DOL Considers Changes To Fiduciary Rules
A blog by Pete Swisher, CFP®, CPC Senior Vice President, Pentegra Retirement Services
Yesterday, the DOL issued a Request for Information about its Conflict of Interest rules (“COI rules”), and the nature of the questions appears to suggest that the Department is open to significant changes. The paraphrased questions include:
- Should the January 1, 2018 applicability date be extended?
- Should there be additional or more streamlined exemptions for new products such as mutual fund “clean” shares or T-shares (limited/no revenue share) or fee-based annuities? How much time does the industry need to bring such products online?
- Is it enough simply to impose the Impartial Conduct Standards found in Section II(c) of the BIC without any additional conditions? Are the additional exemption conditions (like the BIC) that are currently scheduled to kick in on 1/1/18 necessary? If so, should they be streamlined? And if so, how?
- What would be the impact, good and bad, if the DOL “eliminated or substantially altered the contract requirement for IRAs?…Does compliance with the Impartial Conduct Standards need to be otherwise incentivized in the absence of the contract requirement, and, if so, how?”
- Should the BIC disclosure requirements be simplified, such as to “focus the investor’s attention on a few key issues, subject to more complete disclosure upon request?”
- What if the Department “eliminated or substantially altered the warranty requirements” (of the BIC)? “Does compliance with the Impartial Conduct Standards need to be otherwise incentivized in the absence of the warranty requirement, and, if so, how?”
- How would a fee-based annuity actually work? Do payments come from the annuity, from the client, or both? Would fee-based annuities differ from commission-based annuities only in the payment structure? How hard will it be to get fee-based products up and running?
- If the SEC or other regulators were to publish new conduct rules for advisors providing investment advice to retail investors, should there be streamlined exemptions for advisors following those other rules?
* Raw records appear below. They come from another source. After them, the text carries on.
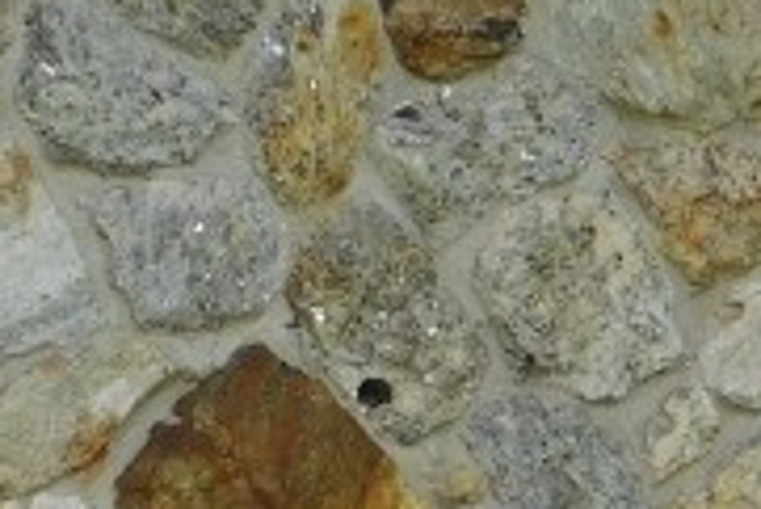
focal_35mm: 535
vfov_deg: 2.6
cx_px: 500
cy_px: 109
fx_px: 11318
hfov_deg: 3.9
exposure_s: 1/500
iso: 125
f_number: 4.5
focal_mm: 16.1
To what extent do SEC/FINRA/other regulatory rules for IRAs already provide enough protections, such that the DOL could streamline exemptions?
- “Should recommendations to make or increase contributions to a plan or IRA be expressly excluded from the definition of investment advice?” Or should there be a streamlined exemption with respect to contributions? (Do “contributions” include rollover contributions? The RFI does not specify.)
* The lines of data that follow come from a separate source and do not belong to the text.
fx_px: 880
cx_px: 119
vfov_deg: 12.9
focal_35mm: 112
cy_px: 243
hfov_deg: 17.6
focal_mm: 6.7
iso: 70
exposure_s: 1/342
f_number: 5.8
- Should recommendations about investment of IRA assets in deposit-based bank accounts, like CDs, be excluded from the definition of investment advice? Or should there be streamlined exemptions with respect to bank products and HSAs?
- Should the grandfathering provision be expanded?
- Should insurance intermediaries be allowed to serve as “financial institutions” to allow them to use the BIC? Or, alternatively, should PTE 84-24 be expanded to include all types of annuity, including Fixed Indexed Annuities (which must use the BIC as the rules stand today)?
- Would allowing Fixed Indexed Annuities to use PTE 84-24, instead of the BIC, give such products a competitive advantage over mutual funds or other products for which streamlined exemptions are not available?
- Should the exception to fiduciary status for recommendations to institutional fiduciaries (e.g., banks and RIAs managing $50 million or more) be expanded?
The time-frame for response is tight: just fifteen days to answer the first question about extending the 1/1/18 deadline, and thirty days to answer the rest.
The debate over fiduciary standards of care is far from over—in some ways, it is just beginning.